--- begin ---
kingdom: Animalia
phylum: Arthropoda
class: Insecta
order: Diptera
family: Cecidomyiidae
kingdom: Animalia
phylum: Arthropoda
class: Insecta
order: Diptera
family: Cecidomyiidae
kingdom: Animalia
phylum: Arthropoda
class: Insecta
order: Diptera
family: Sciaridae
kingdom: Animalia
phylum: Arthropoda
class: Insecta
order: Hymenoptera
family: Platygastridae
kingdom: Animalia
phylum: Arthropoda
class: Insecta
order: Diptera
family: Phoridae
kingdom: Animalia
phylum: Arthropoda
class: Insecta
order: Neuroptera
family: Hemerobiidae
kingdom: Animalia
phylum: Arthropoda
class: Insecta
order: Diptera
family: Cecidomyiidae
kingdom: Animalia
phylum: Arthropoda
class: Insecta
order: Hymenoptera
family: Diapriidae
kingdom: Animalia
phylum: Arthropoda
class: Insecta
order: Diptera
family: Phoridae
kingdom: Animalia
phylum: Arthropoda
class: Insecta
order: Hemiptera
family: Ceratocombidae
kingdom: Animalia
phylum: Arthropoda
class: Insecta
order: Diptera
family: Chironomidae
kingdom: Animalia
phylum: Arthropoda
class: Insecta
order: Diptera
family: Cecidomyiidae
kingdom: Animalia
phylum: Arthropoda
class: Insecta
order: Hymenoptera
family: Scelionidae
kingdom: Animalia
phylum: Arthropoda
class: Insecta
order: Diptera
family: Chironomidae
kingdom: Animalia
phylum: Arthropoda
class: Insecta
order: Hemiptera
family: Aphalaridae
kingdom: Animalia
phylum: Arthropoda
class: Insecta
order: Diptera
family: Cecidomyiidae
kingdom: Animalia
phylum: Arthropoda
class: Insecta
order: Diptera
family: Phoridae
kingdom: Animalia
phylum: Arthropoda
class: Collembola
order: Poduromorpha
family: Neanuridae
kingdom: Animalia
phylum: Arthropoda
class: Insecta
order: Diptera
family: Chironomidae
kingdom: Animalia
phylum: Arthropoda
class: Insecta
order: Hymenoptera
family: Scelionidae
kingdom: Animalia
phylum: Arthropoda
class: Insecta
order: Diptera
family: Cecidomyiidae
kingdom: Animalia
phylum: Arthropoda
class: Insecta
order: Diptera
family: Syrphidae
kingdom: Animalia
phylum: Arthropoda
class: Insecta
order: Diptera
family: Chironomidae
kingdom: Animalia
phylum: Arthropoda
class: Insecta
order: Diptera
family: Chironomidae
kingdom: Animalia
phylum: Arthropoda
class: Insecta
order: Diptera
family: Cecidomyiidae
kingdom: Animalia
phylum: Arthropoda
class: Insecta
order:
--- end ---
• _Written task_
In the material above, rename every "family" to "Family" and leave every other part of the lines unchanged.

• _Task output_
kingdom: Animalia
phylum: Arthropoda
class: Insecta
order: Diptera
Family: Cecidomyiidae
kingdom: Animalia
phylum: Arthropoda
class: Insecta
order: Diptera
Family: Cecidomyiidae
kingdom: Animalia
phylum: Arthropoda
class: Insecta
order: Diptera
Family: Sciaridae
kingdom: Animalia
phylum: Arthropoda
class: Insecta
order: Hymenoptera
Family: Platygastridae
kingdom: Animalia
phylum: Arthropoda
class: Insecta
order: Diptera
Family: Phoridae
kingdom: Animalia
phylum: Arthropoda
class: Insecta
order: Neuroptera
Family: Hemerobiidae
kingdom: Animalia
phylum: Arthropoda
class: Insecta
order: Diptera
Family: Cecidomyiidae
kingdom: Animalia
phylum: Arthropoda
class: Insecta
order: Hymenoptera
Family: Diapriidae
kingdom: Animalia
phylum: Arthropoda
class: Insecta
order: Diptera
Family: Phoridae
kingdom: Animalia
phylum: Arthropoda
class: Insecta
order: Hemiptera
Family: Ceratocombidae
kingdom: Animalia
phylum: Arthropoda
class: Insecta
order: Diptera
Family: Chironomidae
kingdom: Animalia
phylum: Arthropoda
class: Insecta
order: Diptera
Family: Cecidomyiidae
kingdom: Animalia
phylum: Arthropoda
class: Insecta
order: Hymenoptera
Family: Scelionidae
kingdom: Animalia
phylum: Arthropoda
class: Insecta
order: Diptera
Family: Chironomidae
kingdom: Animalia
phylum: Arthropoda
class: Insecta
order: Hemiptera
Family: Aphalaridae
kingdom: Animalia
phylum: Arthropoda
class: Insecta
order: Diptera
Family: Cecidomyiidae
kingdom: Animalia
phylum: Arthropoda
class: Insecta
order: Diptera
Family: Phoridae
kingdom: Animalia
phylum: Arthropoda
class: Collembola
order: Poduromorpha
Family: Neanuridae
kingdom: Animalia
phylum: Arthropoda
class: Insecta
order: Diptera
Family: Chironomidae
kingdom: Animalia
phylum: Arthropoda
class: Insecta
order: Hymenoptera
Family: Scelionidae
kingdom: Animalia
phylum: Arthropoda
class: Insecta
order: Diptera
Family: Cecidomyiidae
kingdom: Animalia
phylum: Arthropoda
class: Insecta
order: Diptera
Family: Syrphidae
kingdom: Animalia
phylum: Arthropoda
class: Insecta
order: Diptera
Family: Chironomidae
kingdom: Animalia
phylum: Arthropoda
class: Insecta
order: Diptera
Family: Chironomidae
kingdom: Animalia
phylum: Arthropoda
class: Insecta
order: Diptera
Family: Cecidomyiidae
kingdom: Animalia
phylum: Arthropoda
class: Insecta
order:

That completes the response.